REQUIRED WORK: Copy out the lines starting with the one that contains "At which label is the value closest to 2?" and continuing through the one that contains "Which series has", both included, and omit the pictures.

Start of AVAILABLE RECORDS

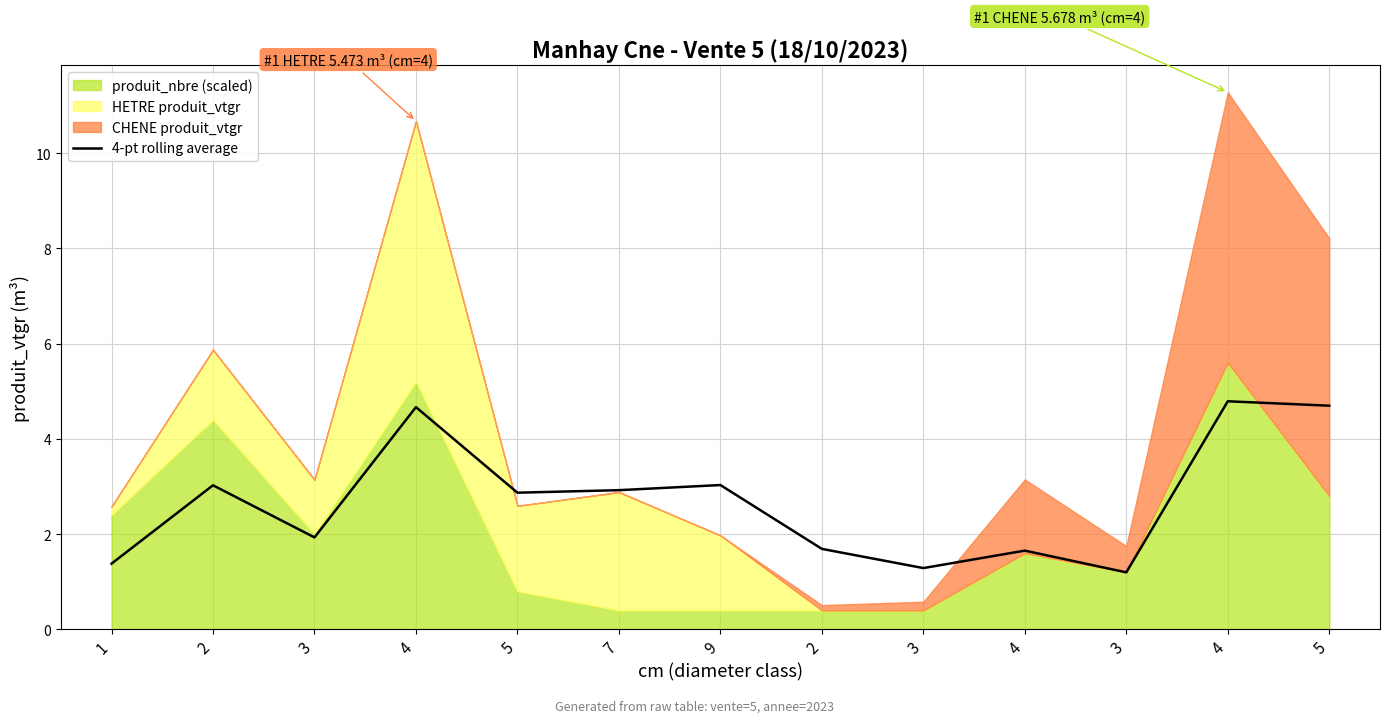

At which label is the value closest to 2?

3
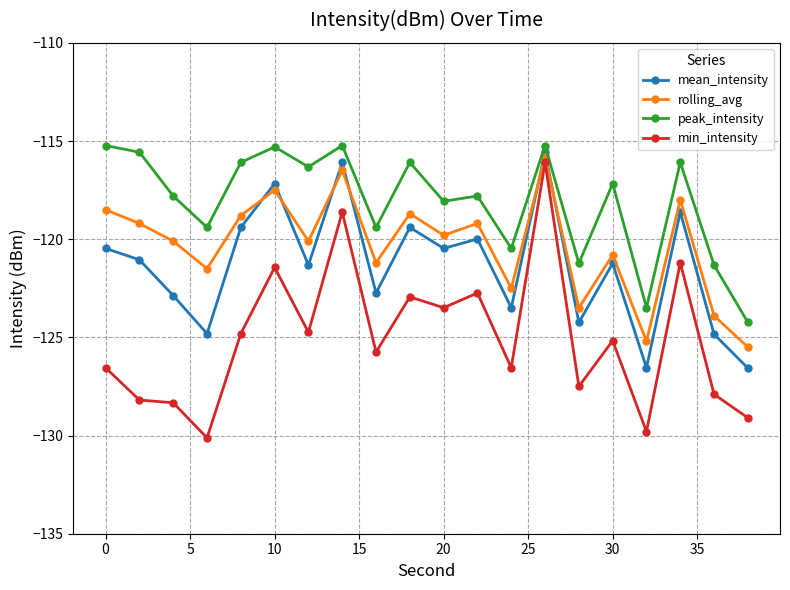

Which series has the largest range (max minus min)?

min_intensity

End of AVAILABLE RECORDS
Start of AVAILABLE RECORDS

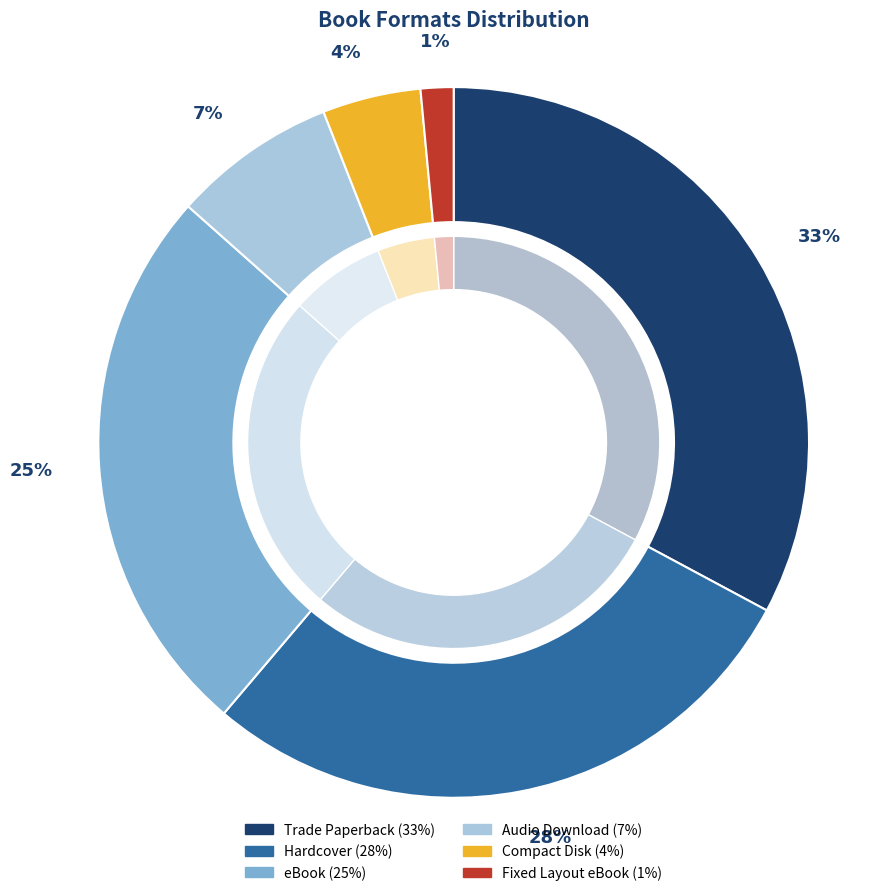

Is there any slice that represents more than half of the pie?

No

End of AVAILABLE RECORDS

RESPONSE TO THIS TASK:
At which label is the value closest to 2?

3

Which series has the largest range (max minus min)?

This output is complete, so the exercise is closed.